*PROBLEM TO SOLVE*
Print, unchanged, the part of the entries below that opens with the line containing "Открытый урок" and closes with the last line of the entries, including both of those lines.

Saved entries
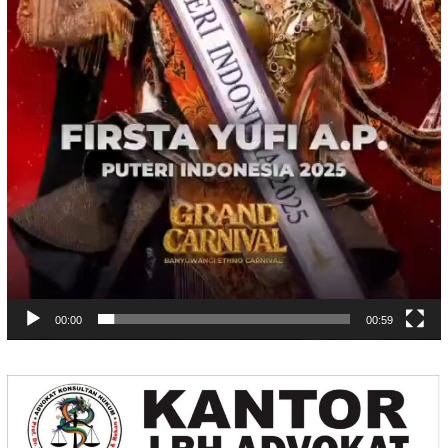
00:00
00:59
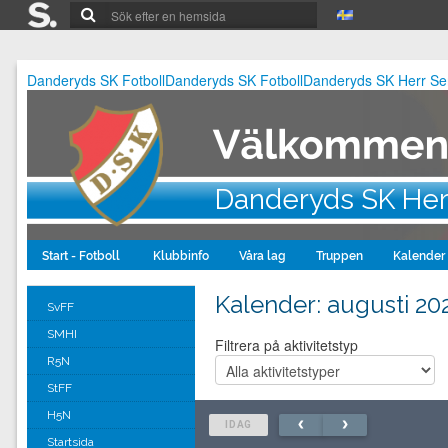
Danderyds SK Fotboll
Danderyds SK Fotboll
Danderyds SK Herr Se
Danderyds SK Her
Start - Fotboll
Klubbinfo
Våra lag
Truppen
Kalender
Kalender
: augusti 20
SvFF
SMHI
Filtrera på aktivitetstyp
R5N
StFF
H5N
IDAG
Startsida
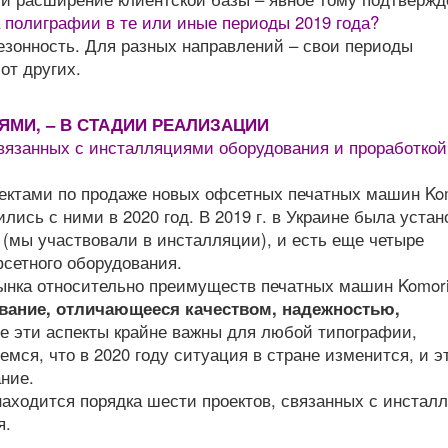
 полиграфии в те или иные периоды 2019 года?
езонность. Для разных направлений – свои периоды
от других.
МИ, – В СТАДИИ РЕАЛИЗАЦИИ
связанных с инсталляциями оборудования и проработкой
оектами по продаже новых офсетных печатных машин Kom
лись с ними в 2020 год. В 2019 г. в Украине была уста
 (мы участвовали в инсталляции), и есть еще четыре
фсетного оборудования.
ынка относительно преимуществ печатных машин Komori
вание, отличающееся качеством, надежностью,
се эти аспекты крайне важны для любой типографии,
ся, что в 2020 году ситуация в стране изменится, и э
ние.
находится порядка шести проектов, связанных с инстал
я.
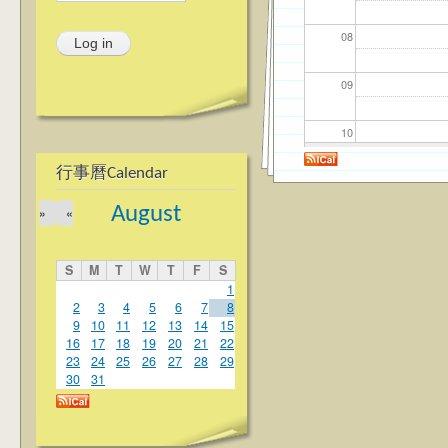
08
09
10
行事曆Calendar
11
August
»
«
12
S
M
T
W
T
F
S
13
1
2
3
4
5
6
7
8
9
10
11
12
13
14
15
14
16
17
18
19
20
21
22
23
24
25
26
27
28
29
15
30
31
16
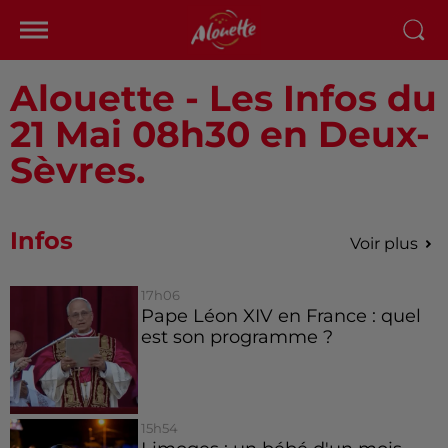
Alouette - Les Infos du
21 Mai 08h30 en Deux-
Sèvres.
Infos
Voir plus
17h06
Pape Léon XIV en France : quel
est son programme ?
15h54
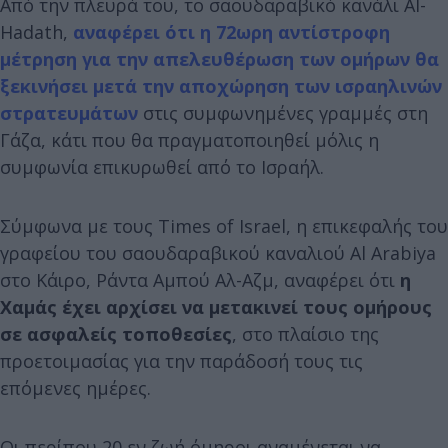
Από την πλευρά του, το σαουδαραβικό κανάλι Al-
Hadath,
αναφέρει ότι η 72ωρη αντίστροφη
μέτρηση για την απελευθέρωση των ομήρων θα
ξεκινήσει μετά την αποχώρηση των ισραηλινών
στρατευμάτων
στις συμφωνημένες γραμμές στη
Γάζα, κάτι που θα πραγματοποιηθεί μόλις η
συμφωνία επικυρωθεί από το Ισραήλ.
Σύμφωνα με τους Times of Israel, η επικεφαλής του
γραφείου του σαουδαραβικού καναλιού Al Arabiya
στο Κάιρο, Ράντα Αμπού Αλ-Αζμ, αναφέρει ότι
η
Χαμάς έχει αρχίσει να μετακινεί τους ομήρους
σε ασφαλείς τοποθεσίες
, στο πλαίσιο της
προετοιμασίας για την παράδοσή τους τις
επόμενες ημέρες.
Οι περίπου 20 εν ζωή όμηροι αναμένεται να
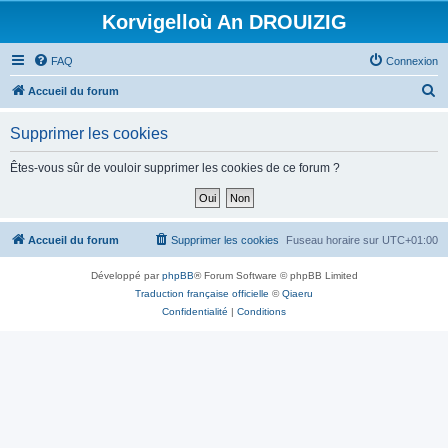
Korvigelloù An DROUIZIG
FAQ
Connexion
R
Accueil du forum
e
Supprimer les cookies
c
h
Êtes-vous sûr de vouloir supprimer les cookies de ce forum ?
e
r
c
Accueil du forum
Supprimer les cookies
Fuseau horaire sur
UTC+01:00
h
Développé par
phpBB
® Forum Software © phpBB Limited
e
Traduction française officielle
©
Qiaeru
r
Confidentialité
|
Conditions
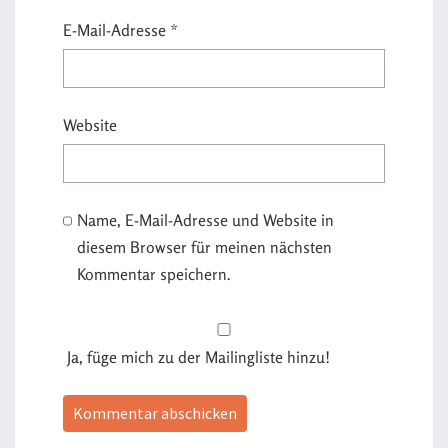
E-Mail-Adresse
*
Website
Name, E-Mail-Adresse und Website in
diesem Browser für meinen nächsten
Kommentar speichern.
Ja, füge mich zu der Mailingliste hinzu!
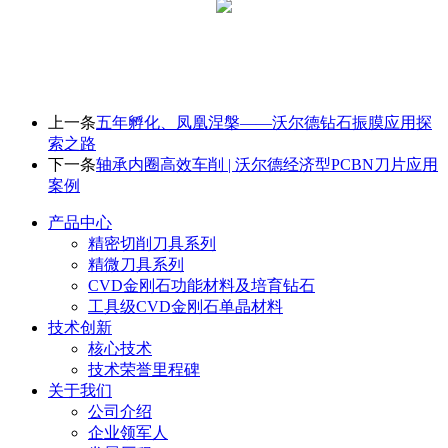
上一条
五年孵化、凤凰涅槃——沃尔德钻石振膜应用探
索之路
下一条
轴承内圈高效车削 | 沃尔德经济型PCBN刀片应用
案例
产品中心
精密切削刀具系列
精微刀具系列
CVD金刚石功能材料及培育钻石
工具级CVD金刚石单晶材料
技术创新
核心技术
技术荣誉里程碑
关于我们
公司介绍
企业领军人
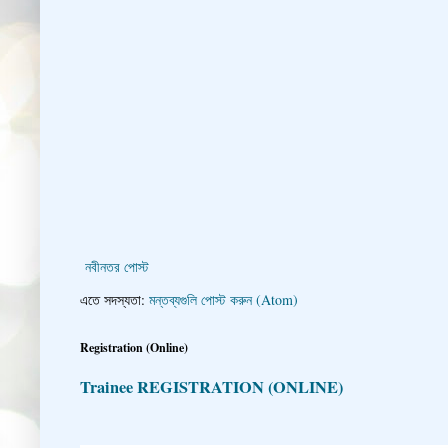
নবীনতর পোস্ট
এতে সদস্যতা:
মন্তব্যগুলি পোস্ট করুন (Atom)
Registration (Online)
Trainee REGISTRATION (ONLINE)
👇 👉 Click here fo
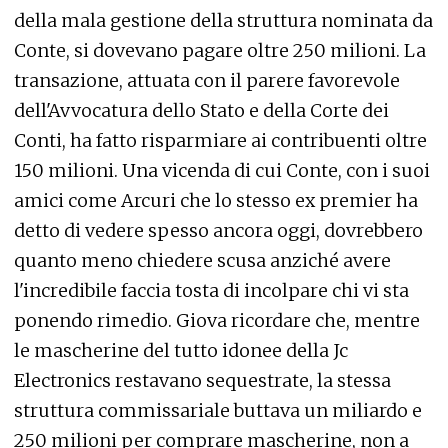
della mala gestione della struttura nominata da
Conte, si dovevano pagare oltre 250 milioni. La
transazione, attuata con il parere favorevole
dell'Avvocatura dello Stato e della Corte dei
Conti, ha fatto risparmiare ai contribuenti oltre
150 milioni. Una vicenda di cui Conte, con i suoi
amici come Arcuri che lo stesso ex premier ha
detto di vedere spesso ancora oggi, dovrebbero
quanto meno chiedere scusa anziché avere
l'incredibile faccia tosta di incolpare chi vi sta
ponendo rimedio. Giova ricordare che, mentre
le mascherine del tutto idonee della Jc
Electronics restavano sequestrate, la stessa
struttura commissariale buttava un miliardo e
250 milioni per comprare mascherine, non a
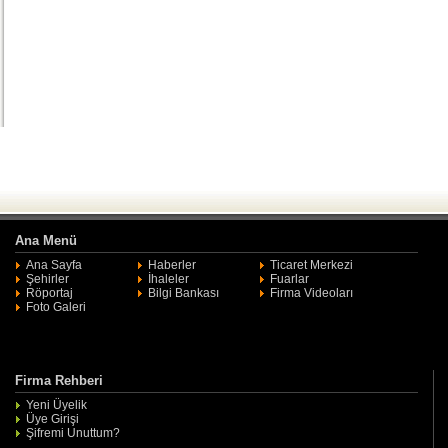
Ana Menü
Ana Sayfa
Haberler
Ticaret Merkezi
Şehirler
İhaleler
Fuarlar
Röportaj
Bilgi Bankası
Firma Videoları
Foto Galeri
Firma Rehberi
Yeni Üyelik
Üye Girişi
Şifremi Unuttum?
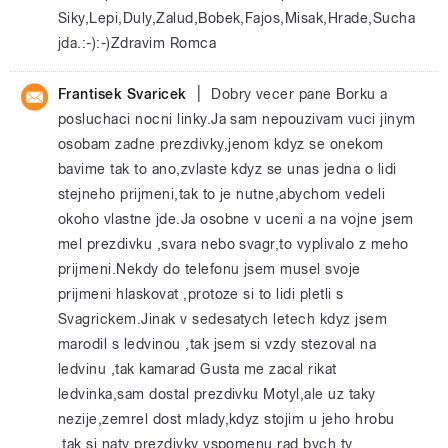
Siky,Lepi,Duly,Zalud,Bobek,Fajos,Misak,Hrade,Sucha
jda.:-):-)Zdravim Romca
|
Frantisek Svaricek
Dobry vecer pane Borku a
posluchaci nocni linky.Ja sam nepouzivam vuci jinym
osobam zadne prezdivky,jenom kdyz se onekom
bavime tak to ano,zvlaste kdyz se unas jedna o lidi
stejneho prijmeni,tak to je nutne,abychom vedeli
okoho vlastne jde.Ja osobne v uceni a na vojne jsem
mel prezdivku ,svara nebo svagr,to vyplivalo z meho
prijmeni.Nekdy do telefonu jsem musel svoje
prijmeni hlaskovat ,protoze si to lidi pletli s
Svagrickem.Jinak v sedesatych letech kdyz jsem
marodil s ledvinou ,tak jsem si vzdy stezoval na
ledvinu ,tak kamarad Gusta me zacal rikat
ledvinka,sam dostal prezdivku Motyl,ale uz taky
nezije,zemrel dost mlady,kdyz stojim u jeho hrobu
,tak si naty prezdivky vspomenu,rad bych ty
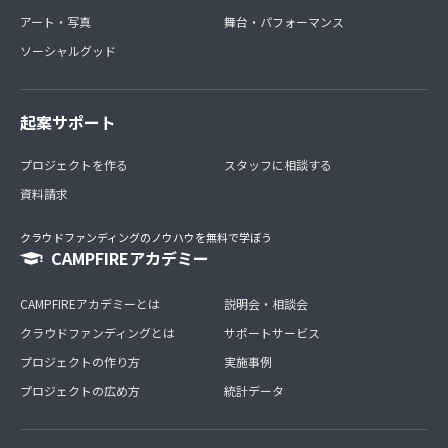
アート・写真
舞台・パフォーマンス
ソーシャルグッド
起案サポート
プロジェクトを作る
スタッフに相談する
資料請求
クラウドファンディングのノウハウを無料で学ぼう
CAMPFIREアカデミー
CAMPFIREアカデミーとは
説明会・相談会
クラウドファンディングとは
サポートサービス
プロジェクトの作り方
実施事例
プロジェクトの広め方
統計データ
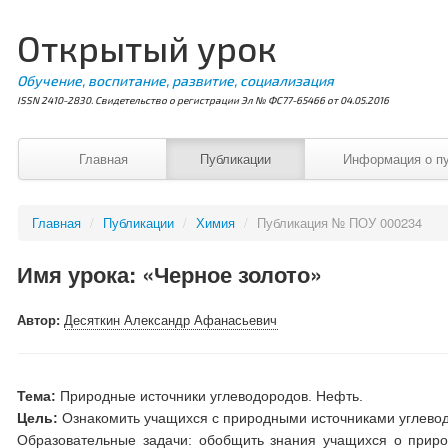
Открытый урок
Обучение, воспитание, развитие, социализация
ISSN 2410-2830. Свидетельство о регистрации Эл № ФС77-65466 от 04.05.2016
Главная
Публикации
Информация о п
Главная
/
Публикации
/
Химия
/
Публикация № ПОУ 000234
Имя урока: «Черное золото»
Автор:
Десяткин Александр Афанасьевич
Тема:
Природные источники углеводородов. Нефть.
Цель:
Ознакомить учащихся с природными источниками углево
Образовательные задачи: обобщить знания учащихся о природ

*OUTPUT FOR THIS EXERCISE*
Открытый урок
Обучение, воспитание, развитие, социализация
ISSN 2410-2830. Свидетельство о регистрации Эл № ФС77-65466 от 04.05.2016
Главная
Публикации
Информация о п
Главная
/
Публикации
/
Химия
/
Публикация № ПОУ 000234
Имя урока: «Черное золото»
Автор:
Десяткин Александр Афанасьевич
Тема:
Природные источники углеводородов. Нефть.
Цель:
Ознакомить учащихся с природными источниками углево
Образовательные задачи: обобщить знания учащихся о природ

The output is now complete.